How to avoid common misconceptions when presenting resonance structures

The representations we use to describe resonance may contribute to students’ poor conceptual understanding. In particular, the canonical Kekulé resonance representation leads students to think of the resonance structures as separate entities. A new study has probed this misconception and suggests solutions.

Moving between multiple representational levels (symbolic, microscopic, macroscopic) in Johnstone’s triangle is a known source of many misconceptions. Even though only the symbolic representation level is used to describe resonance, students still develop many misconceptions.

Benzene resonance structures

The canonical Kekulé resonance representation for benzene

Perceptual learning theory (PLT) may provide some insight into this problem.

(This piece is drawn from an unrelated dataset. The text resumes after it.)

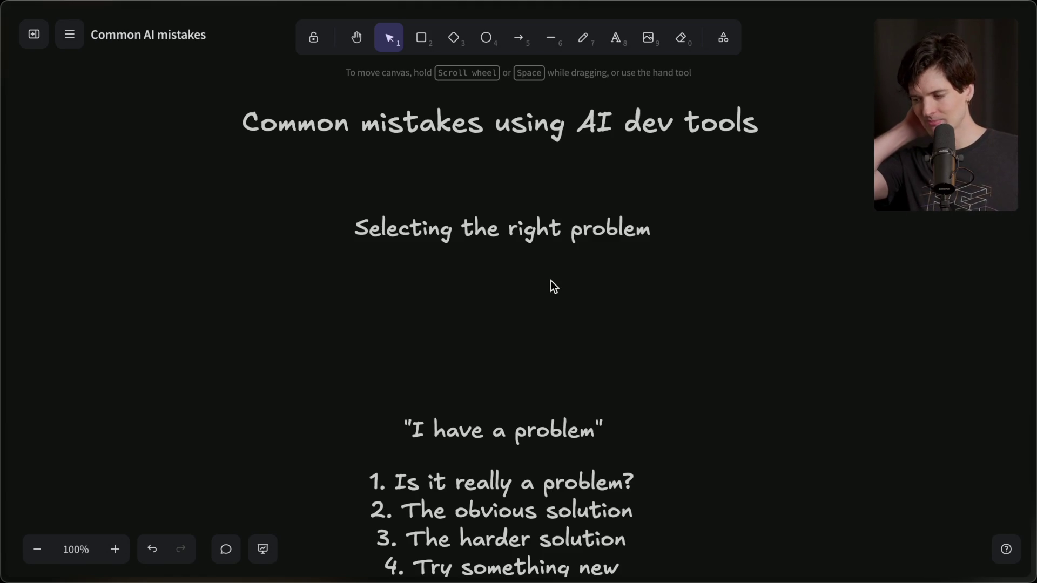
Move the 'Selecting the right problem' heading, then the quote and four-step list, up under the title, closing the gaps
scroll(554, 286, "up", 1)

PLT groups the ways students interpret images into four categories. ‘Dimensionalisation’ describes comparisons made perceptually (eg rotation or reflection). ‘Segmentation’ is breaking down an image into related parts (eg bonds or isomers). ‘Unitisation’ is when students consider multiple parts of an image together as one informative unit (eg when considering multiple representations). ‘Idealisation’ means simplifying an image to represent the underlying concept (eg representing benzene with a circle inside the hexagon).

A team led by Thomas Kim from St. John Fisher College in Rochester, US, used perceptual learning theory to probe first-year undergraduate students’ understanding of resonance. They also evaluated an ameliorative instructional activity.

In their study, a cohort of 33 students received standard instruction on resonance. Afterwards, the researchers asked the cohort to describe what the canonical representation of resonance means. The research team coded and then categorised the answers using PLT.

The coded responses revealed that most students (78%) perceive each of the two hexagonal structures within the image as distinct entities, rather than a representation of a single concept. For example, many responses included statements referring to ‘bonds switching position’, ‘rotation’ or ‘reflection’.

The categorised responses fell mostly into the ‘dimensionalisation’ and ‘segmentation’ categories, rather than ‘unitisation’ or ‘idealisation’. This indicates that students incorrectly assign distinctness to features of the representation that are meant to be considered together.

When two become one

The researchers then developed an activity to improve students’ understanding of the resonance representation. They tested their activity on a further 67 students. They asked groups of students to suggest a visual representational model of the resonance of benzene that was consistent with standard bond order data. Class-wide discussion of the strengths and weaknesses of each proposed representation followed, before teacher-directed instruction of the canonical representation.

These students were asked the same question as the previous cohort pre- and post-activity. The number of students’ responses categorised as ‘dimensionalisation’ decreased significantly and ‘unitisation’-type responses increased. This aligned with an increase in the number of students who interpreted the resonance representation as a single phenomenon.

Teaching tips

It is important to be aware of the misconceptions students are likely to acquire so that we can fix them or, better, stop them from forming in the first place. This study by Kim et al. suggests that the canonical representation we use for resonance can cause problems when students construct their own mental models of the concept. The initial misperception of the canonical resonance representation appears to be common, so we should attend to it with care. There are a number of ideas to consider:

  • Explicitly counter the incorrect notion that there are two species present, related by a symmetry operation, during instruction.
  • Compare multiple representations of the same concept to provide opportunities for students to explore their own understanding, and to allow alignment with the desired mental model. For example, contrast the canonical resonance representation with the representation illustrating the delocalised electrons as a ring.
  • This study suggests that allowing students to establish their own representations from bond order data, and then discussing the limitations and strengths, is an effective strategy when introducing the concept of resonance.
  • Introducing the concept of resonance with the simplest aromatic compound, benzene, seems sensible. However, a suitably substituted benzene may eliminate many of the visual symmetry operations that lead to the ‘rotation’ or ‘reflection’ misconceptions with the canonical representation. Perhaps introduce a substituted benzene early in the instruction sequence.